As the setting for the “Halloween” horror films, the town has an accumulated history:
What makes Haddonfield important, though, is what made Sherwood Anderson’s Winesburg, Ohio, and Hawkins, Indiana, of “Stranger Things,” and many other fictional Midwest small towns, so indelible. These are places that retain the allure of an America we’re promised, full of kindness and nurturing, alongside the hypocrisy we’ve always known. Like Spoon River, Bedford Falls, Grover’s Corners, Brigadoon, Lake Wobegon and Springfield in “The Simpsons” — some Midwestern, all too good to be true — Haddonfield will be defined not as One of the Best Places in America to Live but One of the Best Places to Remind Yourself That Small Town America was Never a Vacuum…
If you take all the “Halloween” films as reference: There are also low-slung elementary schools surrounded by chain-link fencing. Boulevards lined with Victorian and Cape Cod-style homes with welcoming porches and big lawns. There are farms just outside town, and two newspapers and two hospitals inside. The University of Illinois is mentioned but there’s also a community college there and a strip club, tavern and small police force. It’s middle to upper-middle class, but with pockets of inbred poverty.

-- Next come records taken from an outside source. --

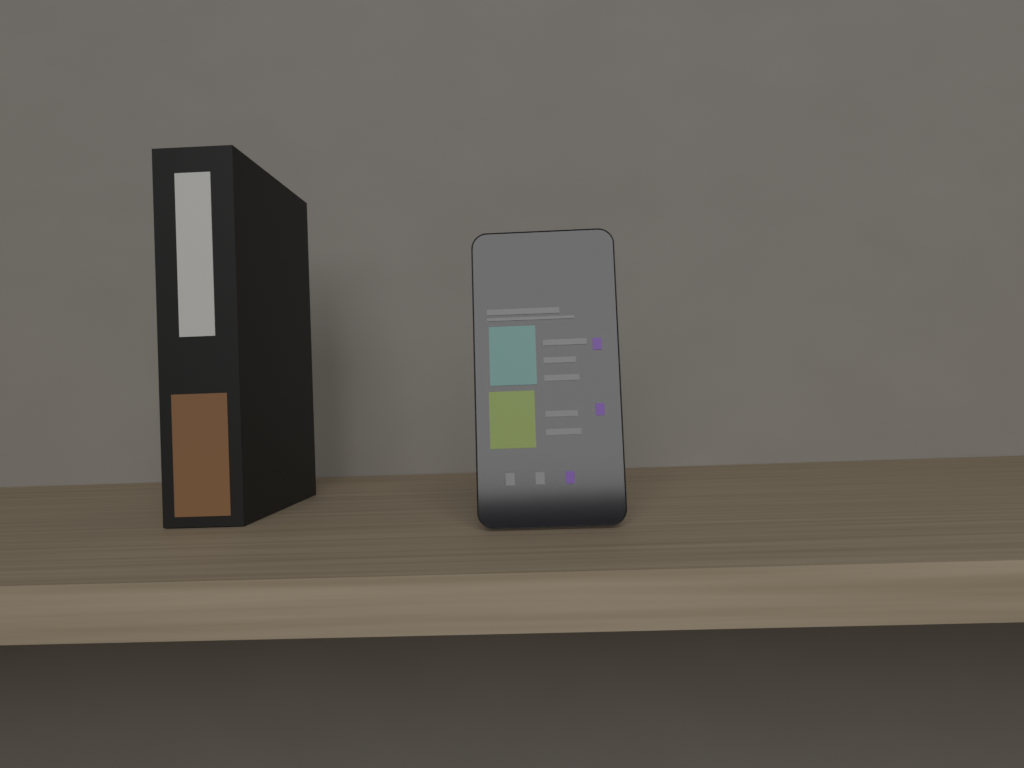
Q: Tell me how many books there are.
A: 1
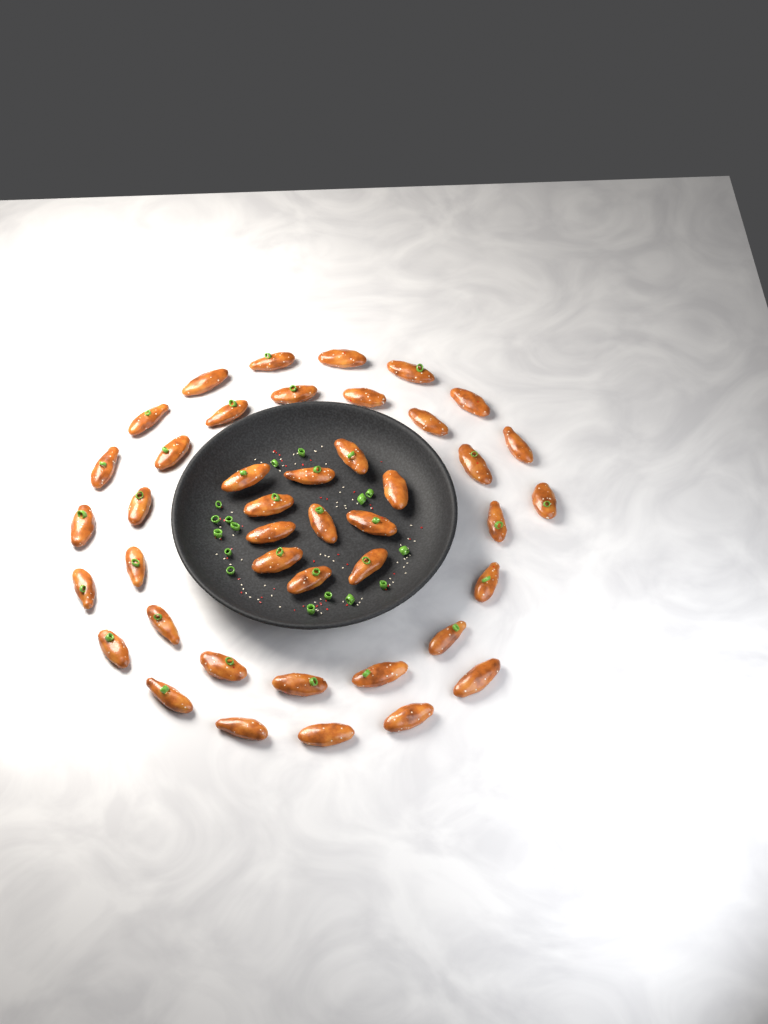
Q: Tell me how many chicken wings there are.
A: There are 43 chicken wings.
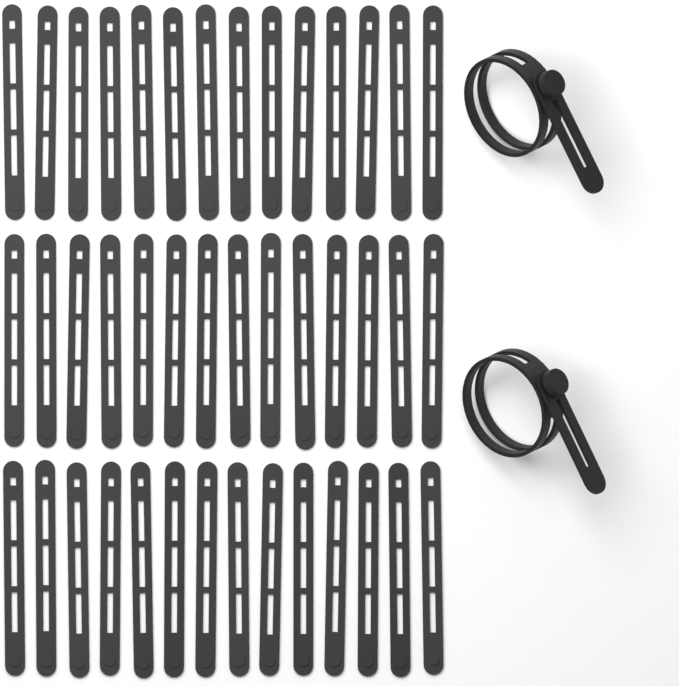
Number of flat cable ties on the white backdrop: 42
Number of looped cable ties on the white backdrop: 2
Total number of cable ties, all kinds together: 44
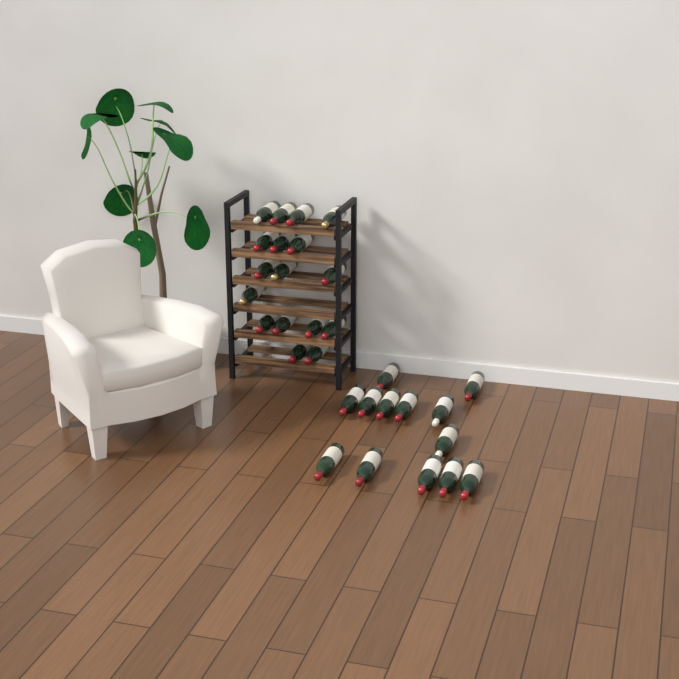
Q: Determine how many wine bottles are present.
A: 30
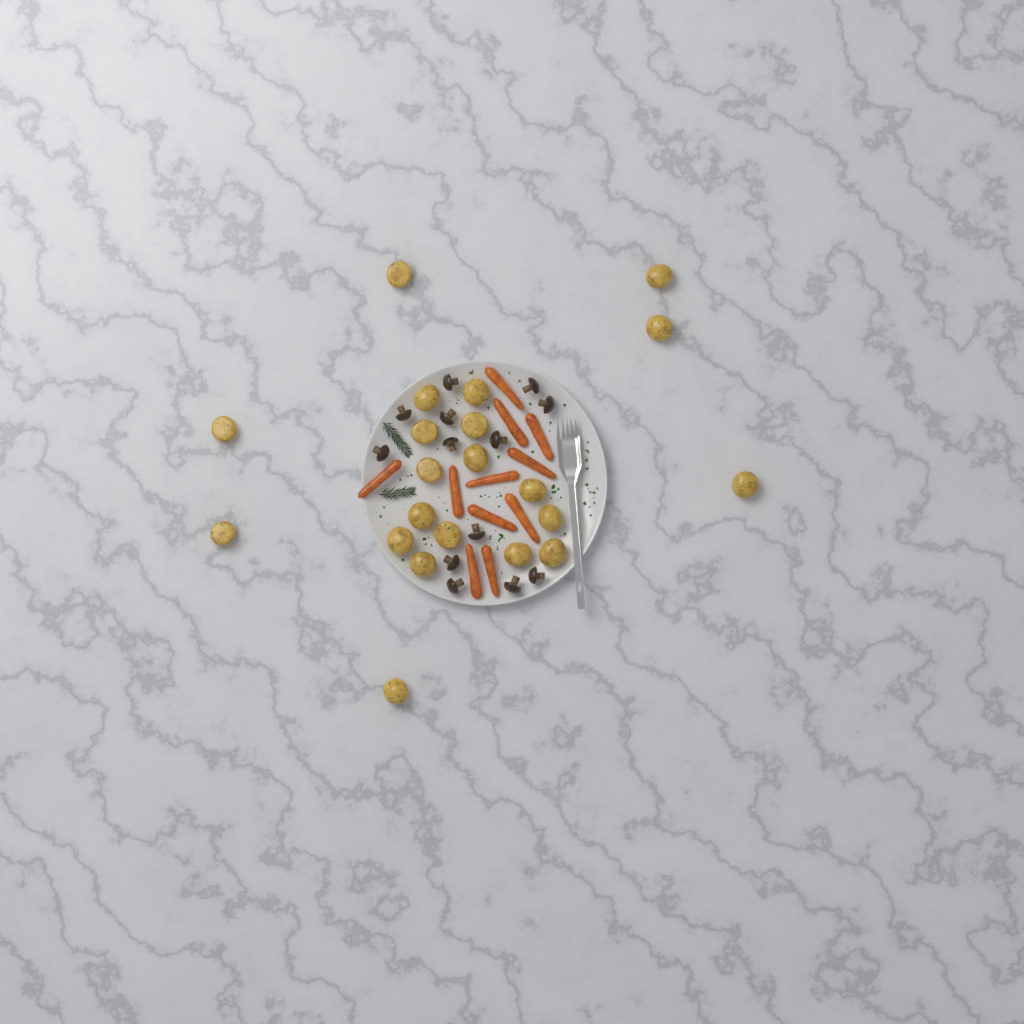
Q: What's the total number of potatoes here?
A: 21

No one mows the cemetery, and despite the violent history, there are more shadows than streetlights…
The real Haddonfield, of course, is South Pasadena, in California. That explains the lack of foliage (and mountains in the background). According to the Los Angeles Times, the 130-year-old home used for the Meyers house has since been made a historic landmark.
But if Haddonfield existed in Illinois, it would most likely be around the Bloomington-Normal area, said Jim Hansen, a professor of English and critical theory at the University of Illinois at Urbana-Champaign who also teaches classes on horror. It seems to sit off I-55. That said, Bloomington-Normal is south of Livingston County, the (real) county referenced in the series. On the other hand, isn’t it scarier if we don’t know?

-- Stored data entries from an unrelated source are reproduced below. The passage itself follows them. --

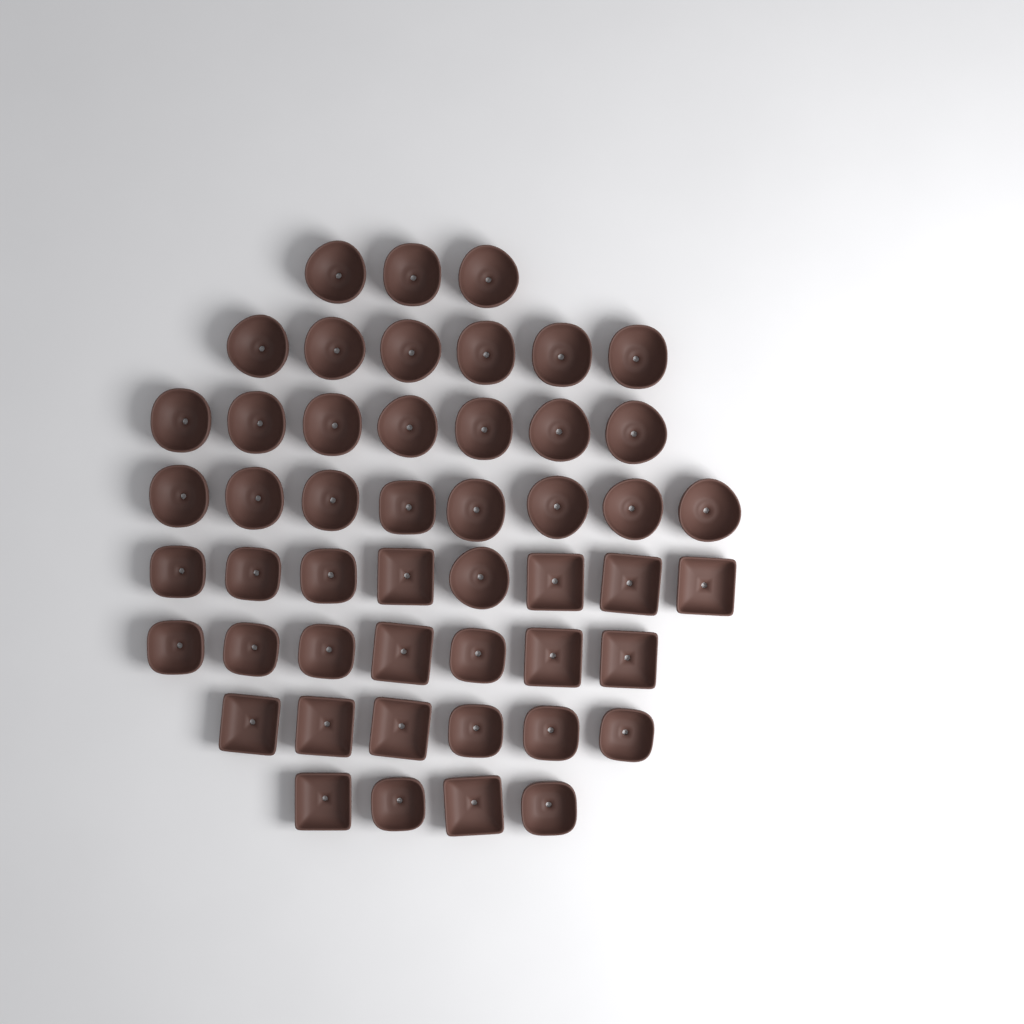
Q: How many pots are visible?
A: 49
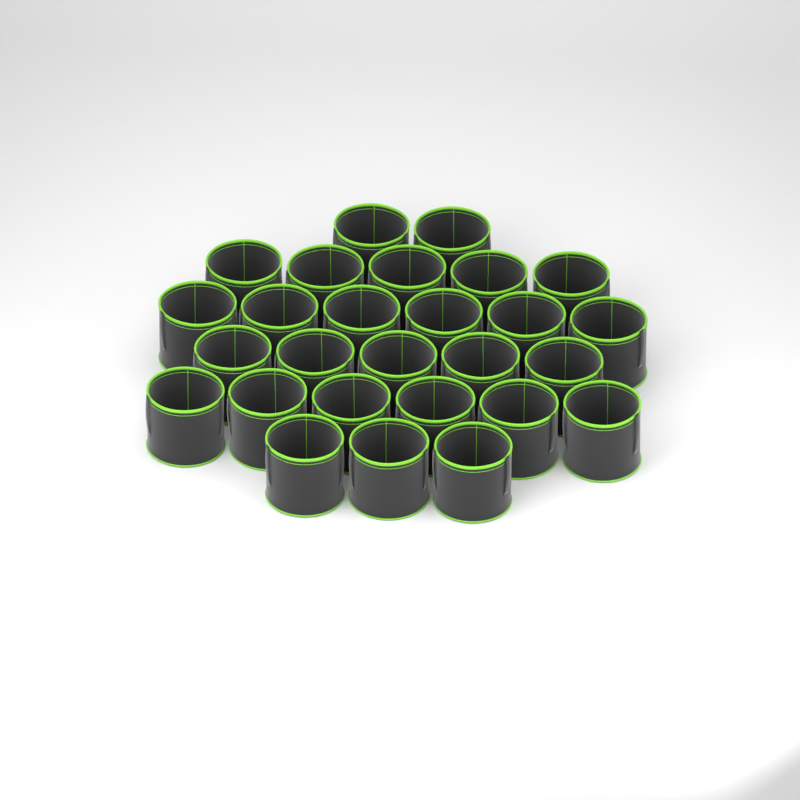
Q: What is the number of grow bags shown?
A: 27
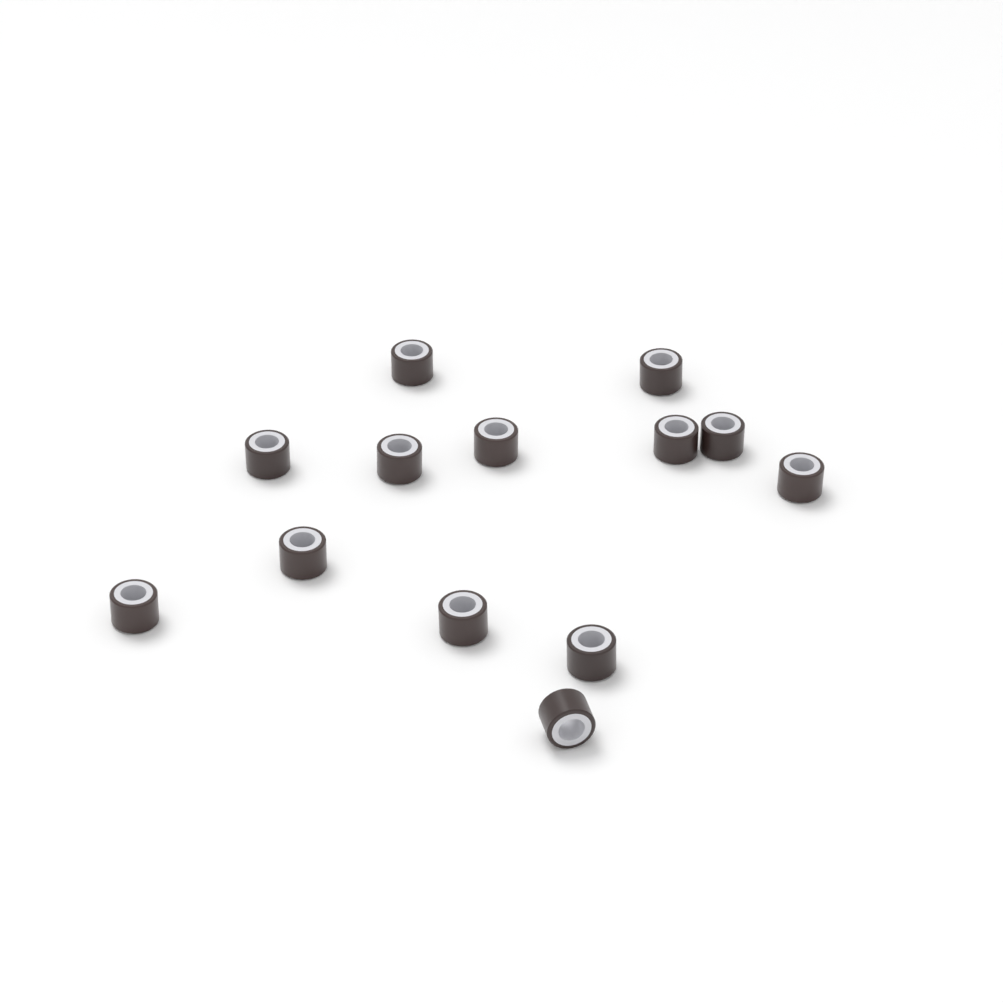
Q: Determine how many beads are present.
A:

I have multiple thoughts in response to this:
- Are horror films more effective in supposedly idyllic small towns or suburbs? The contrast between normal everyday life and the activity of horror films is high. If the Midwest is a home to American virtue, is it also home to its repudiation?
- Put 13 films together and a devoted fan base and this fictional place becomes a known one. Certain sites are familiar, the logic of daily life is known. Relatively few places depicted on television or in movies can become so familiar.
- The filming location is very interesting. If you know the filming took place in South Pasadena, does this ruin the image – visual and conceptual – of small town Midwestern life?
- This small town needs the services of Encyclopedia Brown, or perhaps an older detective; someone who could put an end to the horror business.